Brian Connolly a law student at the University of Michigan (who has two degrees in urban planning) assisted on the Guidebook along with a large advisory committee made up of Michigan local planning practitioners, attorneys and members of the Scenic Michigan Board. Retired city of Troy Planning Director, Larry Keisling is coordinating the project for Scenic Michigan, where he is a board member. In addition, the two leading national experts in sign law are assisted the project team with guidance on challenging federal sign legal issues: Professor Daniel Mandelker, and Professor Allan Weinstein. Gerald Fisher, professor at Cooley Law School is providing similar assistance with regard to Michigan law.
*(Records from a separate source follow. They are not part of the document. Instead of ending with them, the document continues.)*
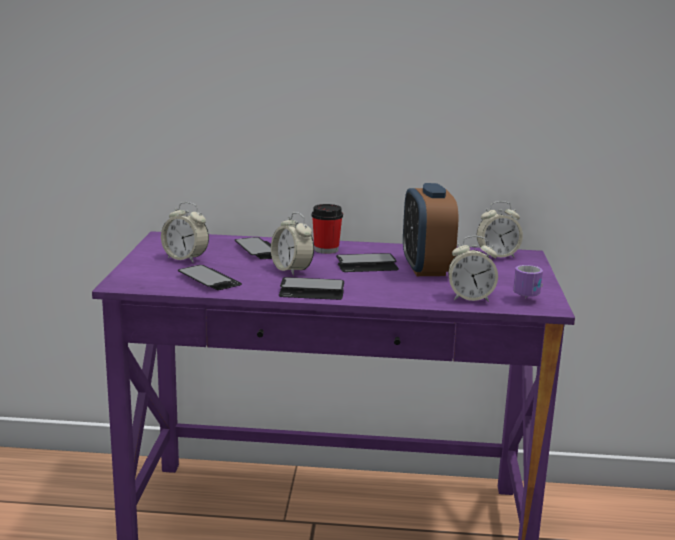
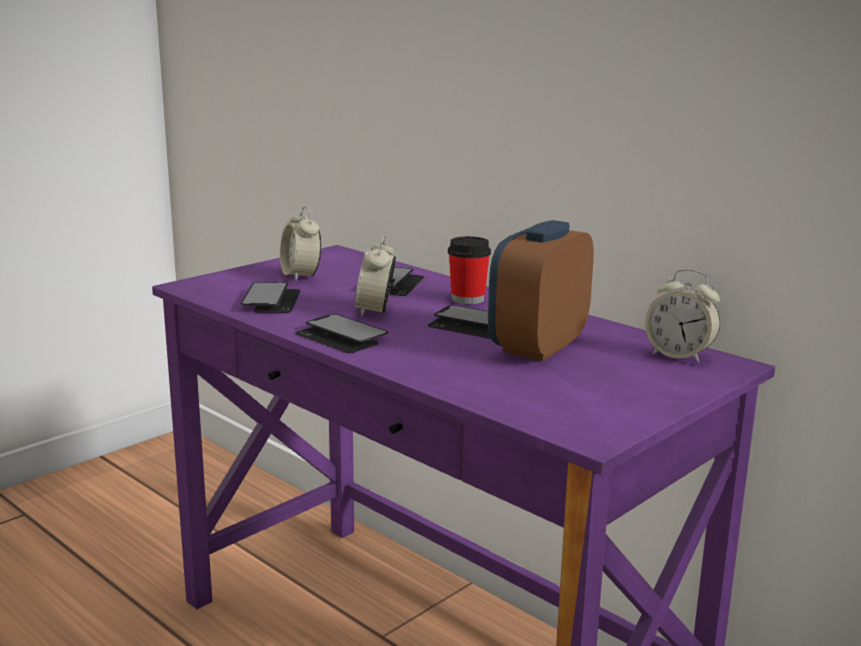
camera: 40 degrees right, 0 degrees up
alarm clock [448,236,498,302] -> none
mug [513,265,543,299] -> none

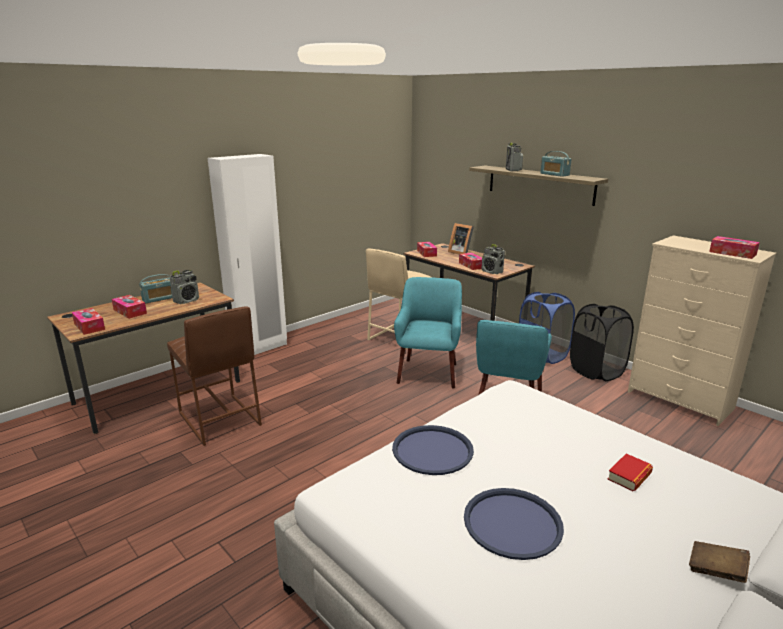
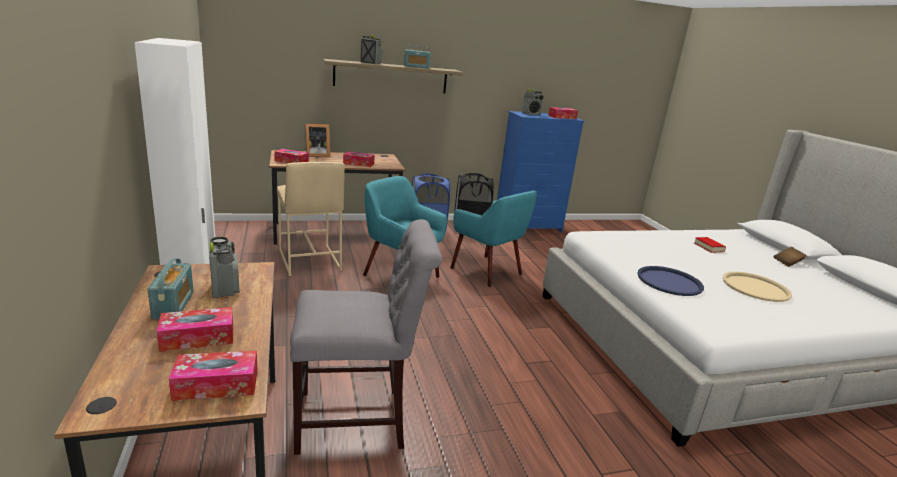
camera: 65 degrees left, 0 degrees up
brown stool [167,306,262,446] -> grey chair [290,219,442,455]
blue tray [464,488,564,560] -> beige tray [723,272,792,302]
radio [482,244,505,274] -> radio moved to [522,89,543,115]
beige dresser [628,236,777,426] -> blue dresser [497,111,584,233]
For more information, download the guidebook brochure or contact Scenic Michigan at email@example.com or at (231) 347-1171.
Update Your Guidebook
The guidebook was updated in 2011 and replaces the one prepared by Wyckoff in 1989 for the then Michigan Society of Planning Officials (now Michigan Association of Planning). The guidebook
- addresses a wide range of issues associated with local sign regulation with a major focus on legal issues and how communities can develop sign ordinances that minimize legal risks;
- includes information on how to regulate different sign types, as well as approaches to sign regulation that preserve “content neutrality,” a critical issue under federal First Amendment law; and
- focuses on ensuring signs meet the practical functional purposes for which signs are created, while preventing clutter and where feasible, enhancing the scenic quality of a community.
The Michigan Sign Guidebook is over 150 pages in length and very thorough. Chapters include important topics for today such as: Contemporary Sign Issues, Legal Context and Constitutional Considerations, Ten Regulatory Principles, Special Cases and Problems, Nonconforming Signage, Review of Model Ordinances from a Michigan Perspective, and others dealing with critical sign regulation issues.